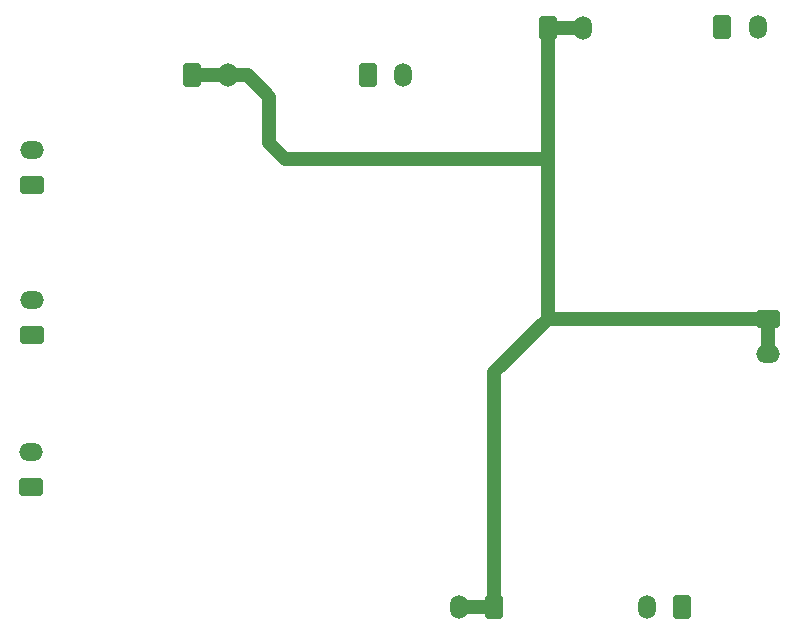
<source format=gbr>
%TF.GenerationSoftware,KiCad,Pcbnew,9.0.2*%
%TF.CreationDate,2025-06-10T12:21:51+08:00*%
%TF.ProjectId,BDU_TS,4244555f-5453-42e6-9b69-6361645f7063,rev?*%
%TF.SameCoordinates,Original*%
%TF.FileFunction,Copper,L2,Bot*%
%TF.FilePolarity,Positive*%
%FSLAX46Y46*%
G04 Gerber Fmt 4.6, Leading zero omitted, Abs format (unit mm)*
G04 Created by KiCad (PCBNEW 9.0.2) date 2025-06-10 12:21:51*
%MOMM*%
%LPD*%
G01*
G04 APERTURE LIST*
G04 Aperture macros list*
%AMRoundRect*
0 Rectangle with rounded corners*
0 $1 Rounding radius*
0 $2 $3 $4 $5 $6 $7 $8 $9 X,Y pos of 4 corners*
0 Add a 4 corners polygon primitive as box body*
4,1,4,$2,$3,$4,$5,$6,$7,$8,$9,$2,$3,0*
0 Add four circle primitives for the rounded corners*
1,1,$1+$1,$2,$3*
1,1,$1+$1,$4,$5*
1,1,$1+$1,$6,$7*
1,1,$1+$1,$8,$9*
0 Add four rect primitives between the rounded corners*
20,1,$1+$1,$2,$3,$4,$5,0*
20,1,$1+$1,$4,$5,$6,$7,0*
20,1,$1+$1,$6,$7,$8,$9,0*
20,1,$1+$1,$8,$9,$2,$3,0*%
G04 Aperture macros list end*
%TA.AperFunction,ComponentPad*%
%ADD10RoundRect,0.250001X0.759999X-0.499999X0.759999X0.499999X-0.759999X0.499999X-0.759999X-0.499999X0*%
%TD*%
%TA.AperFunction,ComponentPad*%
%ADD11O,2.020000X1.500000*%
%TD*%
%TA.AperFunction,ComponentPad*%
%ADD12RoundRect,0.250001X-0.499999X-0.759999X0.499999X-0.759999X0.499999X0.759999X-0.499999X0.759999X0*%
%TD*%
%TA.AperFunction,ComponentPad*%
%ADD13O,1.500000X2.020000*%
%TD*%
%TA.AperFunction,ComponentPad*%
%ADD14RoundRect,0.250001X0.499999X0.759999X-0.499999X0.759999X-0.499999X-0.759999X0.499999X-0.759999X0*%
%TD*%
%TA.AperFunction,ComponentPad*%
%ADD15RoundRect,0.250001X-0.759999X0.499999X-0.759999X-0.499999X0.759999X-0.499999X0.759999X0.499999X0*%
%TD*%
%TA.AperFunction,Conductor*%
%ADD16C,1.200000*%
%TD*%
G04 APERTURE END LIST*
D10*
%TO.P,J13,1,Pin_1*%
%TO.N,/precharge*%
X84560000Y-114400000D03*
D11*
%TO.P,J13,2,Pin_2*%
X84560000Y-111400000D03*
%TD*%
D12*
%TO.P,J5,1,Pin_1*%
%TO.N,/fused_TS+*%
X113100000Y-79500000D03*
D13*
%TO.P,J5,2,Pin_2*%
X116100000Y-79500000D03*
%TD*%
D10*
%TO.P,R1,1*%
%TO.N,Net-(F2-Pad2)*%
X84635000Y-101500000D03*
D11*
%TO.P,R1,2*%
%TO.N,TS+*%
X84635000Y-98500000D03*
%TD*%
D12*
%TO.P,J9,1,Pin_1*%
%TO.N,TS-*%
X128300000Y-75500000D03*
D13*
%TO.P,J9,2,Pin_2*%
X131300000Y-75500000D03*
%TD*%
D10*
%TO.P,J8,1,Pin_1*%
%TO.N,TS+*%
X84625000Y-88825000D03*
D11*
%TO.P,J8,2,Pin_2*%
X84625000Y-85825000D03*
%TD*%
D12*
%TO.P,J7,1,Pin_1*%
%TO.N,/fused_TS+*%
X143100000Y-75400000D03*
D13*
%TO.P,J7,2,Pin_2*%
X146100000Y-75400000D03*
%TD*%
D14*
%TO.P,J10,1,Pin_1*%
%TO.N,TS-*%
X123800000Y-124500000D03*
D13*
%TO.P,J10,2,Pin_2*%
X120800000Y-124500000D03*
%TD*%
D15*
%TO.P,J12,1,Pin_1*%
%TO.N,TS-*%
X147000000Y-100100000D03*
D11*
%TO.P,J12,2,Pin_2*%
X147000000Y-103100000D03*
%TD*%
D14*
%TO.P,J6,1,Pin_1*%
%TO.N,/fused_TS+*%
X139700000Y-124515000D03*
D13*
%TO.P,J6,2,Pin_2*%
X136700000Y-124515000D03*
%TD*%
D12*
%TO.P,J11,1,Pin_1*%
%TO.N,TS-*%
X98200000Y-79500000D03*
D13*
%TO.P,J11,2,Pin_2*%
X101200000Y-79500000D03*
%TD*%
D16*
%TO.N,TS-*%
X128300000Y-86600000D02*
X128300000Y-84400000D01*
X101200000Y-79500000D02*
X98200000Y-79500000D01*
X104700000Y-85200000D02*
X106100000Y-86600000D01*
X101200000Y-79500000D02*
X102900000Y-79500000D01*
X123800000Y-124500000D02*
X120800000Y-124500000D01*
X104700000Y-81300000D02*
X104700000Y-85200000D01*
X128300000Y-75500000D02*
X131300000Y-75500000D01*
X106100000Y-86600000D02*
X128300000Y-86600000D01*
X128300000Y-100100000D02*
X128300000Y-84400000D01*
X147000000Y-103100000D02*
X147000000Y-100100000D01*
X147000000Y-100100000D02*
X128300000Y-100100000D01*
X128300000Y-84400000D02*
X128300000Y-75500000D01*
X102900000Y-79500000D02*
X104700000Y-81300000D01*
X123800000Y-124500000D02*
X123800000Y-104600000D01*
X123800000Y-104600000D02*
X128300000Y-100100000D01*
%TD*%
M02*

</source>
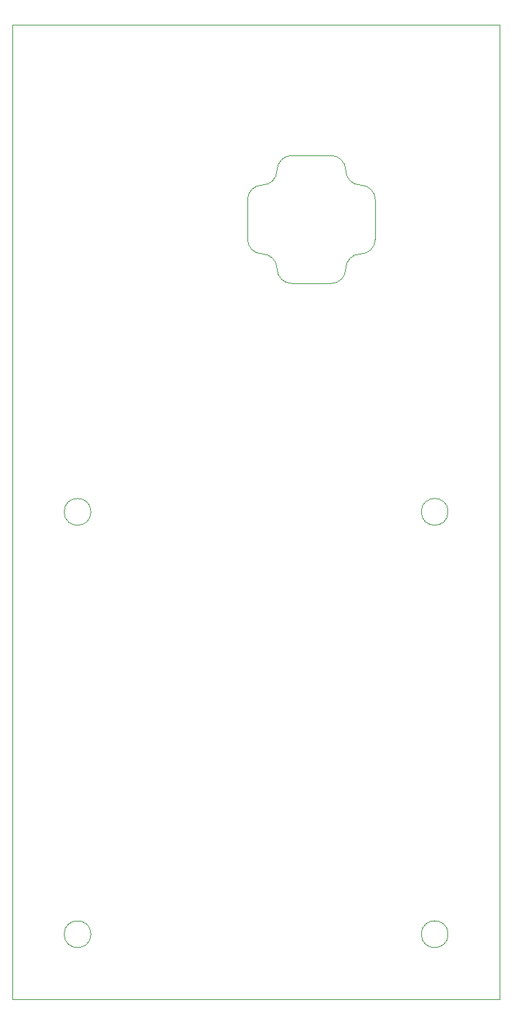
<source format=gbr>
%TF.GenerationSoftware,KiCad,Pcbnew,(6.0.11)*%
%TF.CreationDate,2023-06-04T21:12:16-05:00*%
%TF.ProjectId,Payload-Easy,5061796c-6f61-4642-9d45-6173792e6b69,1*%
%TF.SameCoordinates,Original*%
%TF.FileFunction,Profile,NP*%
%FSLAX46Y46*%
G04 Gerber Fmt 4.6, Leading zero omitted, Abs format (unit mm)*
G04 Created by KiCad (PCBNEW (6.0.11)) date 2023-06-04 21:12:16*
%MOMM*%
%LPD*%
G01*
G04 APERTURE LIST*
%TA.AperFunction,Profile*%
%ADD10C,0.100000*%
%TD*%
%TA.AperFunction,Profile*%
%ADD11C,0.010000*%
%TD*%
G04 APERTURE END LIST*
D10*
X163650000Y-100000000D02*
G75*
G03*
X163650000Y-100000000I-1650000J0D01*
G01*
X163650000Y-152000000D02*
G75*
G03*
X163650000Y-152000000I-1650000J0D01*
G01*
X110000000Y-40000000D02*
X170000000Y-40000000D01*
X170000000Y-40000000D02*
X170000000Y-160000000D01*
X170000000Y-160000000D02*
X110000000Y-160000000D01*
X110000000Y-160000000D02*
X110000000Y-40000000D01*
X119650000Y-152000000D02*
G75*
G03*
X119650000Y-152000000I-1650000J0D01*
G01*
X119650000Y-100000000D02*
G75*
G03*
X119650000Y-100000000I-1650000J0D01*
G01*
D11*
%TO.C,U103*%
X144397000Y-71883000D02*
X149227000Y-71883000D01*
X154687000Y-66423000D02*
X154687000Y-61593000D01*
X138937000Y-61593000D02*
X138937000Y-66423000D01*
X149227000Y-56133000D02*
X144397000Y-56133000D01*
X151047000Y-57953000D02*
G75*
G03*
X152867000Y-59773000I1820000J0D01*
G01*
X138937000Y-66423000D02*
G75*
G03*
X140757000Y-68243000I1820001J1D01*
G01*
X152867000Y-68243000D02*
G75*
G03*
X154687000Y-66423000I0J1820000D01*
G01*
X140757000Y-59773000D02*
G75*
G03*
X138937000Y-61593000I1J-1820001D01*
G01*
X149227000Y-71883000D02*
G75*
G03*
X151047000Y-70063000I0J1820000D01*
G01*
X140757000Y-59773000D02*
G75*
G03*
X142577000Y-57953000I-1J1820001D01*
G01*
X154687000Y-61593000D02*
G75*
G03*
X152867000Y-59773000I-1820000J0D01*
G01*
X142577000Y-70063000D02*
G75*
G03*
X144397000Y-71883000I1820001J1D01*
G01*
X151047000Y-57953000D02*
G75*
G03*
X149227000Y-56133000I-1820000J0D01*
G01*
X152867000Y-68243000D02*
G75*
G03*
X151047000Y-70063000I0J-1820000D01*
G01*
X144397000Y-56133000D02*
G75*
G03*
X142577000Y-57953000I1J-1820001D01*
G01*
X142577000Y-70063000D02*
G75*
G03*
X140757000Y-68243000I-1820001J-1D01*
G01*
%TD*%
M02*

</source>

_WORK TO COMPLETE:_
Using the records above, copy word for word the line with "X163650000Y-100000000I-1650000J0D01*", the line with "X110000000Y-40000000D01*", and every line between them.

_WRITTEN SOLUTION:_
X163650000Y-100000000I-1650000J0D01*
G01*
X163650000Y-152000000D02*
G75*
G03*
X163650000Y-152000000I-1650000J0D01*
G01*
X110000000Y-40000000D02*
X170000000Y-40000000D01*
X170000000Y-40000000D02*
X170000000Y-160000000D01*
X170000000Y-160000000D02*
X110000000Y-160000000D01*
X110000000Y-160000000D02*
X110000000Y-40000000D01*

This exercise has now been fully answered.